/CountNGrams

Use Apache Hadoop to count the n-grams in a collection of files

Primary LanguageJava

CountNGrams version 0.01

Use Apache Hadoop to count the n-grams in a collection of files.

AUTHOR

Stephen W. Thomas <sthomas@cs.queensu.ca>

DESCRIPTION

This class uses Hadoop to count the number of occurrences of n-grams in a given set of text files.

An n-gram is a list of n words, which are adjacent to each other in a text file. For example, if the text file contained the text "one two three", there would be three 1-grams ("one", "two", "three"), two 2-grams ("one_two", "two_three"), and one 3-gram ("one_two_three").

This class has been tested against hadoop 1.0.3.

N-grams of sizes 1, 2, 3, 4, and 5 are supported. You can specify on the command line which you want to include via the third parameter (see below for details).

USAGE

countngrams input_dir output_dir 1,2,3,4,5?
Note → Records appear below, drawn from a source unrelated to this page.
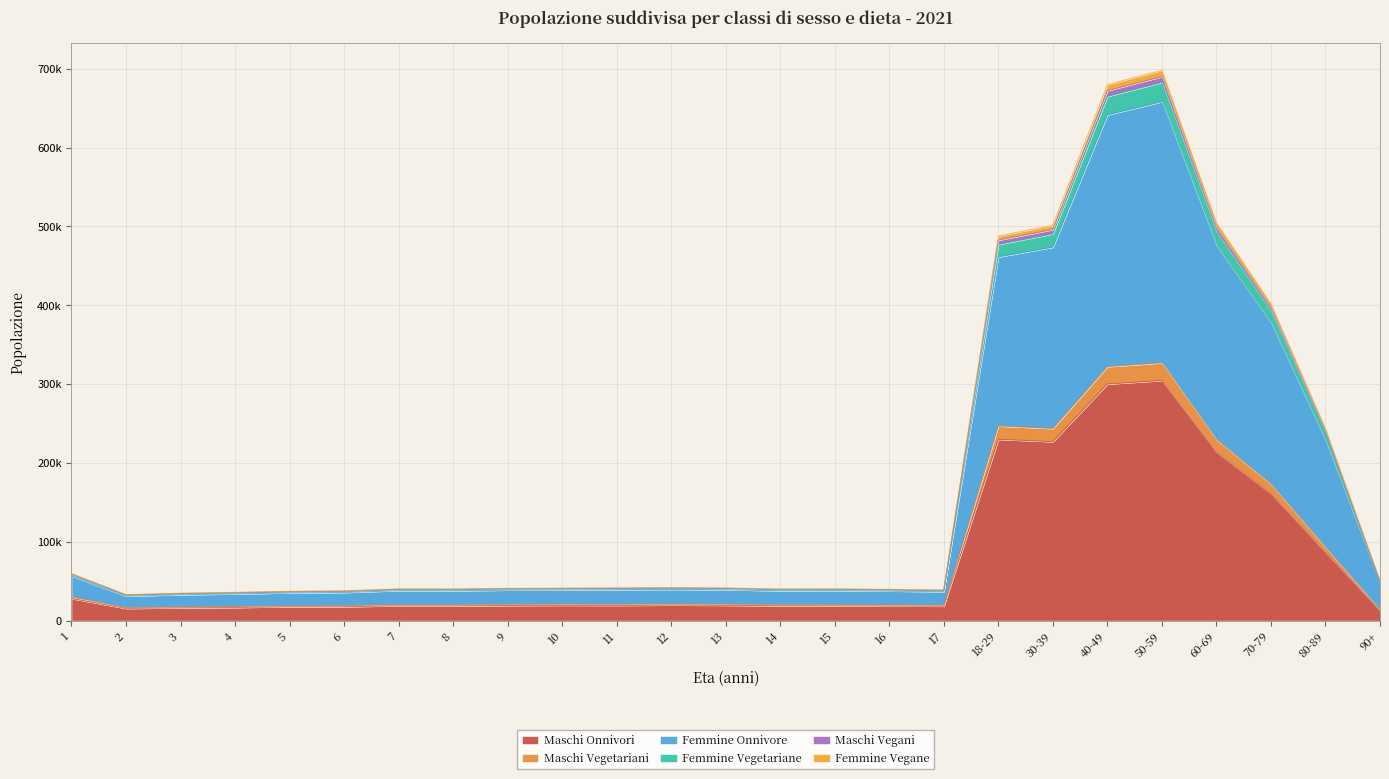

At which category is the sum across all series the highest?

50-59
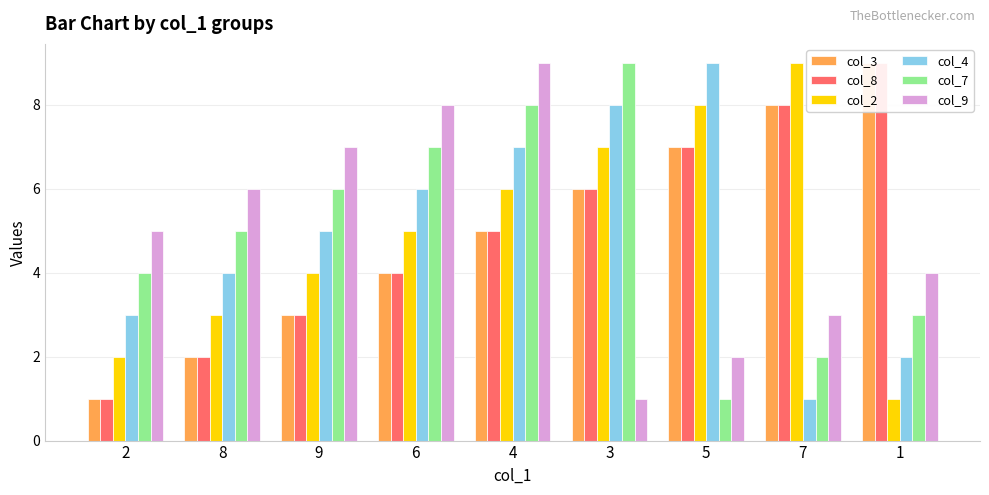

List the labels in order of col_3 value, largest first.

1, 7, 5, 3, 4, 6, 9, 8, 2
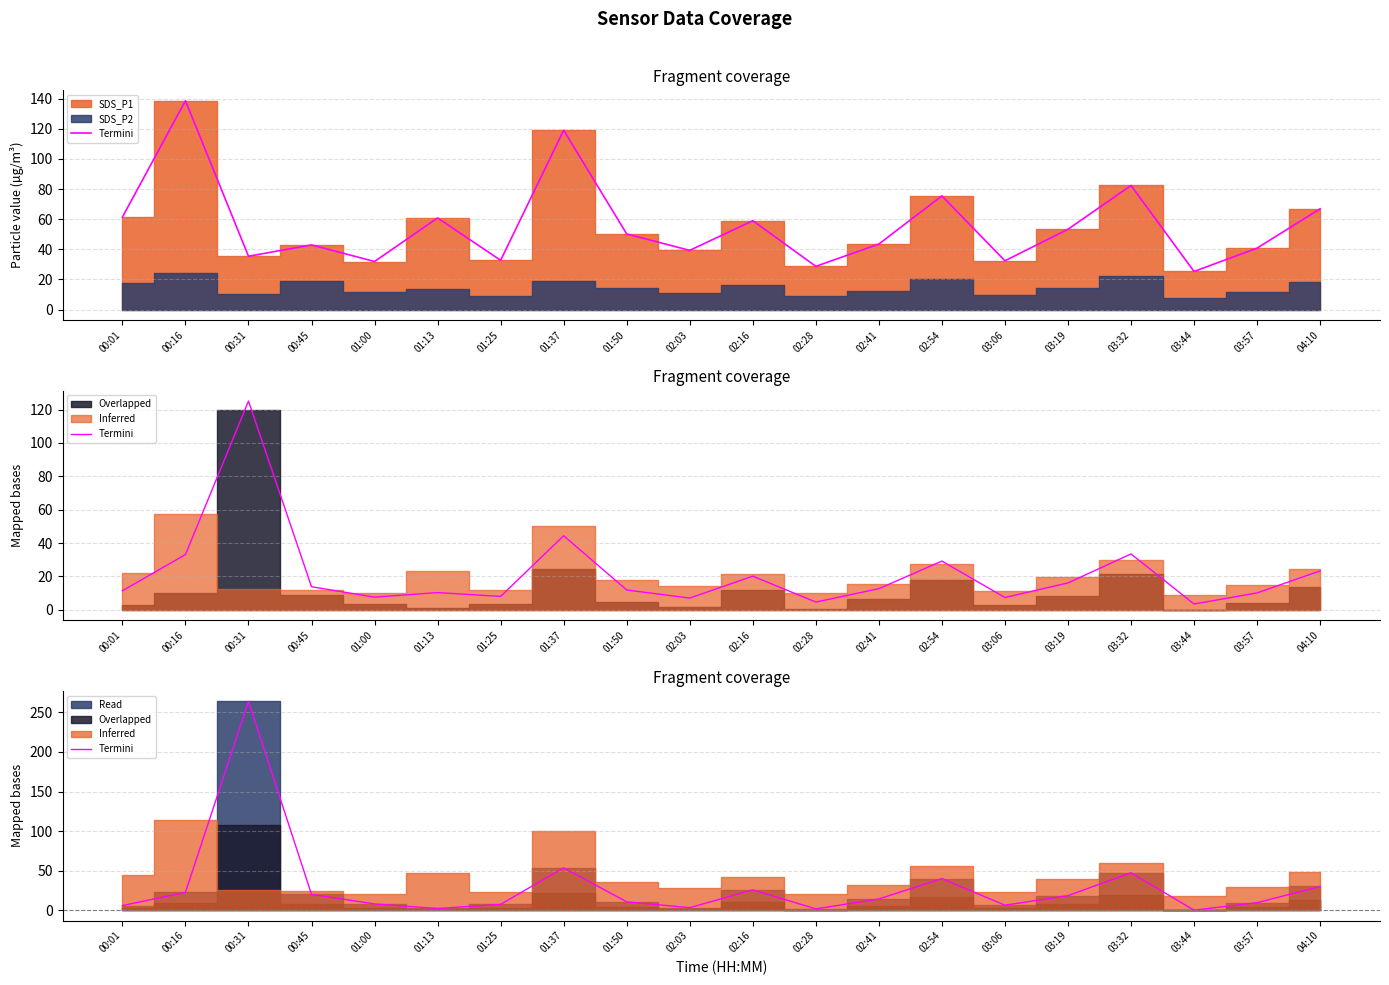

Reading right to left, extract all data points from this chart.

04:10=29.9	03:57=9.4	03:44=0.0	03:32=47.2	03:19=18.4	03:06=6.3	02:54=39.9	02:41=14.2	02:28=1.6	02:16=25.7	02:03=3.1	01:50=10.5	01:37=53.5	01:25=7.3	01:13=2.1	01:00=7.9	00:45=19.9	00:31=264.0	00:16=22.6	00:01=5.8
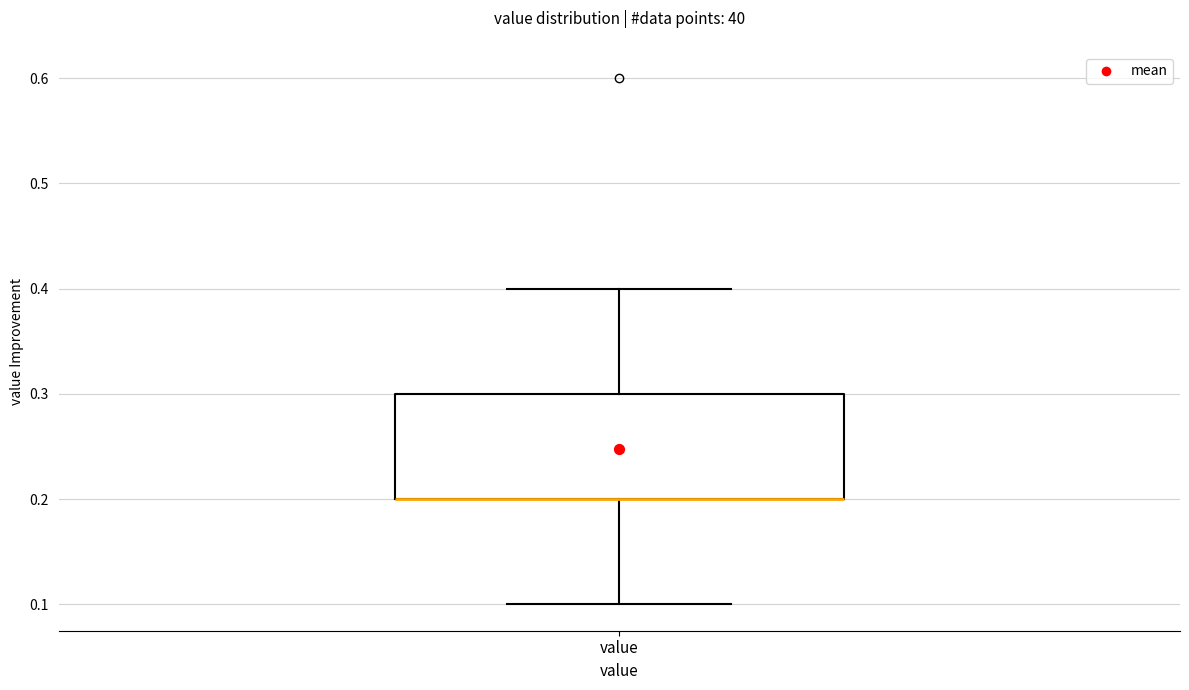

Transcribe this box plot: give where the median line is, the range the box spans, and where the two whiskers end, as read against the y-axis. The values are not printed on the chart, so give them approximately, as read against the axis.

median 0.2 (drawn on the box's lower edge), box 0.2 to 0.3, whiskers 0.1 to 0.4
See the HOWTO.txt for instructions to compile and run the application.

INSTALLATION

See the HOWTO.txt for instructions to compile and run the application.

DEPENDENCIES

This application depends on Hadoop 1.0.3 or variants thereof.

COPYRIGHT AND LICENCE

Copyright (C) 2012 by Stephen W. Thomas sthomas@cs.queensu.ca

This library is free software; you can redistribute it and/or modify it under the same terms as Perl itself, either Perl version 5.10.1 or, at your option, any later version of Perl 5 you may have available.